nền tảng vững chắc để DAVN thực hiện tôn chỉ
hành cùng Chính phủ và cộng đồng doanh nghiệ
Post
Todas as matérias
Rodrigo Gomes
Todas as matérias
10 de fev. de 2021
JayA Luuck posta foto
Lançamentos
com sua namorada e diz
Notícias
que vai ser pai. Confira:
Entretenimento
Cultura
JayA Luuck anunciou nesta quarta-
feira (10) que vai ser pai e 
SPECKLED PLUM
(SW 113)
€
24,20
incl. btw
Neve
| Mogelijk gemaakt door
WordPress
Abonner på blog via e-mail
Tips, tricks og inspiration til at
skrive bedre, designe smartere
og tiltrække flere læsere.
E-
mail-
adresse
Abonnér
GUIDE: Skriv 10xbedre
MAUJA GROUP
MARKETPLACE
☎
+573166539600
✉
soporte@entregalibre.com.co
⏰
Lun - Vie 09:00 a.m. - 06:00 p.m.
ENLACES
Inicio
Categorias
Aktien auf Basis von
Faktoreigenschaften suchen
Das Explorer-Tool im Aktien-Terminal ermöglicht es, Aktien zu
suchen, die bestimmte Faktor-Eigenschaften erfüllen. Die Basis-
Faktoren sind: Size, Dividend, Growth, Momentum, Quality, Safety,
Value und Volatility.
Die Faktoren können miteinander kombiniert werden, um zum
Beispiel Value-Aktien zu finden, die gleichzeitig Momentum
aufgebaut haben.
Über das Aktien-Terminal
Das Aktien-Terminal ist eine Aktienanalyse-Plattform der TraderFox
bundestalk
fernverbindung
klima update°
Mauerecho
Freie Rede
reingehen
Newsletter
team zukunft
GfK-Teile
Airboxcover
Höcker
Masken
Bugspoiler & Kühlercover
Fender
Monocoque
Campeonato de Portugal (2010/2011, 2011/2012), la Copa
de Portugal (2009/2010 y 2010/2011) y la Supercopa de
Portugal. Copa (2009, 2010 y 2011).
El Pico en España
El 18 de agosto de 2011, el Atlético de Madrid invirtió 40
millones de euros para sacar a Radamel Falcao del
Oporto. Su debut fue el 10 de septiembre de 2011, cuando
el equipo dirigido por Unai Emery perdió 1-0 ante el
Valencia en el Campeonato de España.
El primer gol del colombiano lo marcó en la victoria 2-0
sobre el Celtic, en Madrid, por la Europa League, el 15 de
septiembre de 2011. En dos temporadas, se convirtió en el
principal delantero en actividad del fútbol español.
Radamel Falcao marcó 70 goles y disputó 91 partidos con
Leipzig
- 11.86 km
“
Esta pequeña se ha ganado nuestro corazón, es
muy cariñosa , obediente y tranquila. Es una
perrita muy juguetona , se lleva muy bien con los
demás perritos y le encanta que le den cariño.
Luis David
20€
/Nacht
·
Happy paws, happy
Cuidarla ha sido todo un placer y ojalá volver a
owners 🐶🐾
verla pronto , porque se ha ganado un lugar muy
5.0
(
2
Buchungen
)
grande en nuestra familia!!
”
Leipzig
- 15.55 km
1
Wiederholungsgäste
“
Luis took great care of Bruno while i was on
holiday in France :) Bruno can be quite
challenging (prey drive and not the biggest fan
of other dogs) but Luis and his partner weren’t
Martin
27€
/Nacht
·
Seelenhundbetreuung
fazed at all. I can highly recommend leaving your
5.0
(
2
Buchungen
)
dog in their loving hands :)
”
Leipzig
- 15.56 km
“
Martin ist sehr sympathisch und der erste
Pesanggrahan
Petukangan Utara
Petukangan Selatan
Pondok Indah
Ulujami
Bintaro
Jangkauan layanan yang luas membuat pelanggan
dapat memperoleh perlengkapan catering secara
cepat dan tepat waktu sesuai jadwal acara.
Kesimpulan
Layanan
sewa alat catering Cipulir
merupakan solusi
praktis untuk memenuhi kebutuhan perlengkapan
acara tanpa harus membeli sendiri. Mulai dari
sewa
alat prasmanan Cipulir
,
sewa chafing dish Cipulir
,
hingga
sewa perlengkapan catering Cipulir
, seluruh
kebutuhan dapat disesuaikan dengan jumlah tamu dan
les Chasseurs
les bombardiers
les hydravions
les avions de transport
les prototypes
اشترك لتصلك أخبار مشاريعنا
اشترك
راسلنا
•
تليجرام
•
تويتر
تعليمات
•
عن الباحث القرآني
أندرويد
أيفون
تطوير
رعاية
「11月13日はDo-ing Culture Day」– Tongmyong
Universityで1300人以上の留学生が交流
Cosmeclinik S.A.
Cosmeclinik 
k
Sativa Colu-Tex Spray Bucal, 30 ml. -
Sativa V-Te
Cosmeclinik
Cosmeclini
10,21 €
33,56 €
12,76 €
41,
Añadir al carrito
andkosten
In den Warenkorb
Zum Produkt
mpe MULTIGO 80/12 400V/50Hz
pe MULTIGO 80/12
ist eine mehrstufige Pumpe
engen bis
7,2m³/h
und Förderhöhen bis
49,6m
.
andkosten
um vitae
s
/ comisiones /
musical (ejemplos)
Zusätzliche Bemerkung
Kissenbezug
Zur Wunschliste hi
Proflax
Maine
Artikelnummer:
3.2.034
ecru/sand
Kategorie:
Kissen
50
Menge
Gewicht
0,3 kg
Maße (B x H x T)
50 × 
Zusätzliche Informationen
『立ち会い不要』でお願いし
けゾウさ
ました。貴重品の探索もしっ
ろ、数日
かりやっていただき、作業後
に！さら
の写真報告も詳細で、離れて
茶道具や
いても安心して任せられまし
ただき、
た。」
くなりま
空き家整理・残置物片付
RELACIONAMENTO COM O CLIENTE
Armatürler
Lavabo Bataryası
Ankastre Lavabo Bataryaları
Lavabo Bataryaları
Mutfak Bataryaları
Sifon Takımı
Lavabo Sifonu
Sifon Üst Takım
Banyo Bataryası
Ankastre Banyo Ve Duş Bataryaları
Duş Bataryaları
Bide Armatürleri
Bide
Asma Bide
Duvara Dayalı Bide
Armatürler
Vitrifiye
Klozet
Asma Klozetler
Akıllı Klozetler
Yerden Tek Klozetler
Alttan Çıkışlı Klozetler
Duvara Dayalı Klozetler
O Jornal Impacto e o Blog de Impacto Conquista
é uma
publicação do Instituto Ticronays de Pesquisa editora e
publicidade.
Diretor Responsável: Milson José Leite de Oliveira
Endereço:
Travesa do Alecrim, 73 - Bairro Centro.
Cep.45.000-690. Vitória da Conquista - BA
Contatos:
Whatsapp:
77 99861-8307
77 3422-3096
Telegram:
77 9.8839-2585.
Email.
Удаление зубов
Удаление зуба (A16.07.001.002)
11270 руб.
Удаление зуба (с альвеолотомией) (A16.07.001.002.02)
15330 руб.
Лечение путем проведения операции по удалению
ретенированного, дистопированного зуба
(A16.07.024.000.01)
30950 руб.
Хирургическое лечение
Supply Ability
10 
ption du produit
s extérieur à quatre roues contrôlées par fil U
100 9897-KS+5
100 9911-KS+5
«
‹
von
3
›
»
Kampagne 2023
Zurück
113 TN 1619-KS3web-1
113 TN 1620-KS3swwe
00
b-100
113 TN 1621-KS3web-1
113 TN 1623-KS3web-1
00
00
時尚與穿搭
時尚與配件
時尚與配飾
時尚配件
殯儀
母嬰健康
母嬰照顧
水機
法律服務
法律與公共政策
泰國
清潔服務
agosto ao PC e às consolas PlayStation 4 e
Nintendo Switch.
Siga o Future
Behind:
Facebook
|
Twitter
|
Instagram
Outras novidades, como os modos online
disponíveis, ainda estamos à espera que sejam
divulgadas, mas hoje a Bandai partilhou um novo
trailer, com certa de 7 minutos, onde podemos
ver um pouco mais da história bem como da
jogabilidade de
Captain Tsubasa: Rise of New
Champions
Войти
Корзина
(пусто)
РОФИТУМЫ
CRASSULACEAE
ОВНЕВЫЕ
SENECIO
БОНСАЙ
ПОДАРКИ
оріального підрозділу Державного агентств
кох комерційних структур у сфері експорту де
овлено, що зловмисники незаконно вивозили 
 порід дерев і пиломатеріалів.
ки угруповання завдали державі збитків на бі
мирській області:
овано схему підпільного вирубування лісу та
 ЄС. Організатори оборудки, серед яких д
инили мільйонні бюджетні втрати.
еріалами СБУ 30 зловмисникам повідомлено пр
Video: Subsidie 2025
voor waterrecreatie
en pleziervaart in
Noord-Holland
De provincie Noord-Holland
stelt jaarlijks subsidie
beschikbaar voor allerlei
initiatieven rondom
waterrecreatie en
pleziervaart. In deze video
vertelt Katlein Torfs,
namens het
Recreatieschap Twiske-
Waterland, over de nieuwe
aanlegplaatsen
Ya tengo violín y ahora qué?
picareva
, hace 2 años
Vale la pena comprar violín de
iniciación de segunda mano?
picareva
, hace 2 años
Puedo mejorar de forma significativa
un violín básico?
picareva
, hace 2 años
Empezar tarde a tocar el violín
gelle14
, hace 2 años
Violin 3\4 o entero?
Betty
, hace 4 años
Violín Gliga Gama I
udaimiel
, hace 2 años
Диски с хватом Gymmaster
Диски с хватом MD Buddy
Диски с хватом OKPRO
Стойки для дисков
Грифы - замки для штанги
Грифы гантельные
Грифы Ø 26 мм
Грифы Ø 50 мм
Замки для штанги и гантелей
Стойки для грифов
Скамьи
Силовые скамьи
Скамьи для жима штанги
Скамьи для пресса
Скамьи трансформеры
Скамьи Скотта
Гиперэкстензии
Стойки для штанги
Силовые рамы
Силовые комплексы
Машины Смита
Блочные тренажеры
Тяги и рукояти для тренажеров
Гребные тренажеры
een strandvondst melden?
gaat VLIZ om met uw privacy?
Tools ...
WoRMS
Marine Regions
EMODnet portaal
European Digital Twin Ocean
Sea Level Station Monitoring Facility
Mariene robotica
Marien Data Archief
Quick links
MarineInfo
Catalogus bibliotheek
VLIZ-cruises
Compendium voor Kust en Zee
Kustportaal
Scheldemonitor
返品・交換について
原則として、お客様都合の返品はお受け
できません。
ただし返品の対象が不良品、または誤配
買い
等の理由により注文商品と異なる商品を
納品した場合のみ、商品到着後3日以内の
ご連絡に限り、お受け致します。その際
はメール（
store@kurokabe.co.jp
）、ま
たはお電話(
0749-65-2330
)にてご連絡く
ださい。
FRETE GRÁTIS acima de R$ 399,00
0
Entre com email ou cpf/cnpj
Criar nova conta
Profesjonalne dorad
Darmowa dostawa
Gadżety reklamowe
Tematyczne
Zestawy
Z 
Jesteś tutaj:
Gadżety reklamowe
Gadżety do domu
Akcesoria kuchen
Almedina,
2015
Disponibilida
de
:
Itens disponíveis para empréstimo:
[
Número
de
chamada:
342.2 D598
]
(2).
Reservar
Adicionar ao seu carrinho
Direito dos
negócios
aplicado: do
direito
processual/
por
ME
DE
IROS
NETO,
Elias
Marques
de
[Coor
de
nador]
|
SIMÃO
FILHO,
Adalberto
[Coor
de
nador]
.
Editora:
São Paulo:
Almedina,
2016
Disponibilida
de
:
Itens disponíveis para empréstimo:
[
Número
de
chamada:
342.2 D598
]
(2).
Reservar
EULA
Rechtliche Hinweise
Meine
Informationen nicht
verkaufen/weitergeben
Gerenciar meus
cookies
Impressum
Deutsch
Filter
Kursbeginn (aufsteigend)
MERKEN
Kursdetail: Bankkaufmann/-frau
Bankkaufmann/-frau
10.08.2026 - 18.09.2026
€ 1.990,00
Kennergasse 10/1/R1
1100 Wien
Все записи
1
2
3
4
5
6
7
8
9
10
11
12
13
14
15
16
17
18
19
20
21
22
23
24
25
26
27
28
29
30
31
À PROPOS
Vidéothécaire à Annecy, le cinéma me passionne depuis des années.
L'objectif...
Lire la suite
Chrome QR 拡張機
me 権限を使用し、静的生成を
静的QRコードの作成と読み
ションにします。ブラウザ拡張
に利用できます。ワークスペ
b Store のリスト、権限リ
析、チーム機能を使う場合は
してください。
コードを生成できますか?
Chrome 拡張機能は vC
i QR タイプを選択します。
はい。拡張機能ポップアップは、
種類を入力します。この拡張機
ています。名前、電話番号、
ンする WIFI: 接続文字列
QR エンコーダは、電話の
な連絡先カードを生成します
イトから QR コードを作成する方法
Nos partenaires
┄┄┄┄┄┄┄┄┄┄┄┄┄┄┄┄┄┄┄┄
Work instructions:
Please state the number of lines in the data above that hold the word "ganado", without any other text.

The completed task:
2